**EXTRACTED TEXT:**
********************

13.3 Data Compression


13.3 Data Compression

Unless data is purely random, it contains a degree of redundancy. Data compression can be considered a process that uses one or more algorithms to reduce or eliminate data redundancies.

13.3.1 Compression Ratio

The efficiency of compression is referred to as the compression ratio, which represents the ratio of the number of original bytes in a frame to the number of compressed bytes. A high compression ratio represents either efficient compression, data with a high level of redundancy, or both.

Because data carried by information frames varies over time with respect to content and the amount of data redundancy, the compression ratio will vary with time. Normally, you can expect a compression performing remote bridge or router to have an average compression ratio between 2.0 and 2.5. Allowing for the fact that the WAN transmission protocol has a 10 to 20 percent overhead, the effect of compression typically results in the doubling of the information carrying capacity of a circuit. That is, as a general rule, you can expect a 56-Kbps digital circuit to transfer an average of 112 Kbps of LAN frame data when compression performing remote bridges or routers are used.

13.3.2 Compression Methods

There are three main categories into which compression methods fall: byte oriented, statistical, and table lookup or dictionary based.

13.3.2.1 Byte-Oriented Compression

Byte-oriented compression techniques examine the bit composition of each byte, comparing the composition of the current byte to one or more succeeding bytes. If redundancies are noted, the algorithm replaces a series of bytes with a new sequence that eliminates those redundancies. A few of the more popular byte-oriented compression techniques include run length encoding, half-byte encoding, and null suppression.

Null suppression simply results in the substitution of a compression indicating character and null count character for a sequence of nulls. In comparison, run length encoding permits any character sequence to be reduced by the use of a three-character sequence to replace a repeated run of any character. The three-character sequence includes a compression-indicating character, the character in the run, and a count character.

Half-byte encoding is a compression technique that results in the replacement of a sequence of characters that has the same half-byte bit composition, such as a string of numerics, by encoding two numerics into a byte. Then, the reduced byte sequence is prefixed by a compression-indicating character and a count byte.

********************

**WHAT IS ASKED:**
1. Translate this sentence from the data compression text into French: "Unless data is purely random, it contains a degree of redundancy."
2. Answer these questions from the data compression text:
(a) What average compression ratio can you normally expect from a compression-performing remote bridge or router?
(b) Into which three main categories do compression methods fall?
(c) Which three characters make up the sequence used in run length encoding?
3. Carry the data compression text further, picking up after its paragraph on half-byte encoding.

********************

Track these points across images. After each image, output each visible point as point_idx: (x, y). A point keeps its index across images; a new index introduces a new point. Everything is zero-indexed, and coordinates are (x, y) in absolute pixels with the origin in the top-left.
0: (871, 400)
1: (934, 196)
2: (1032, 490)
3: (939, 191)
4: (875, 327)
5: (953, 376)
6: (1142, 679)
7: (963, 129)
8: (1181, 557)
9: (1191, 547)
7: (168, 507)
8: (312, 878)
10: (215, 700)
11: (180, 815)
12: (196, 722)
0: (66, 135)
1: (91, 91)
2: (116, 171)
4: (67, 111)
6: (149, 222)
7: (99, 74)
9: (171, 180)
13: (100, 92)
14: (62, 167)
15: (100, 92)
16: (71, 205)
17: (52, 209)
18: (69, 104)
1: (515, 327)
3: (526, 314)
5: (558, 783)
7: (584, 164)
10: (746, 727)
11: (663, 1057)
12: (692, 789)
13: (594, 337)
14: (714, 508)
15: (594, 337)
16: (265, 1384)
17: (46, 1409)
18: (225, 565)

********************

**FINAL ANSWERS:**
1. À moins que les données ne soient purement aléatoires, elles contiennent un certain degré de redondance.

2.
(a) Between 2.0 and 2.5.
(b) Byte oriented, statistical, and table lookup or dictionary based.
(c) A compression-indicating character, the character in the run, and a count character.

3.
13.3.2.2 Statistical Compression

Statistical compression algorithms replace frequently occurring bytes by short codes and less frequently occurring bytes by longer codes. The net result of this replacement process is to reduce the average number of bits required to represent a character from 8 to a lesser number, typically between 4 and 5, resulting in a compression ratio of 2:1 or less. In replacing each fixed-length byte of 8 bits, the replacement process results in the use of a variable-length code. This variable-length code is constructed based on a statistical compression algorithm, with the Huffman coding technique being the most popular method employed. This technique results in the encoded compressed data bits having a prefix property that makes it instantaneously decodable. Thus, decompression performed according to the Huffman algorithm minimizes delays in comparison to the use of other compression methods. While this was an important consideration during the era of Intel 8088 microprocessors, the widespread availability of Intel Pentium and other modern high-performance microprocessors has reduced the decompression times associated with other compression techniques to the point where they do not adversely affect the throughput of data.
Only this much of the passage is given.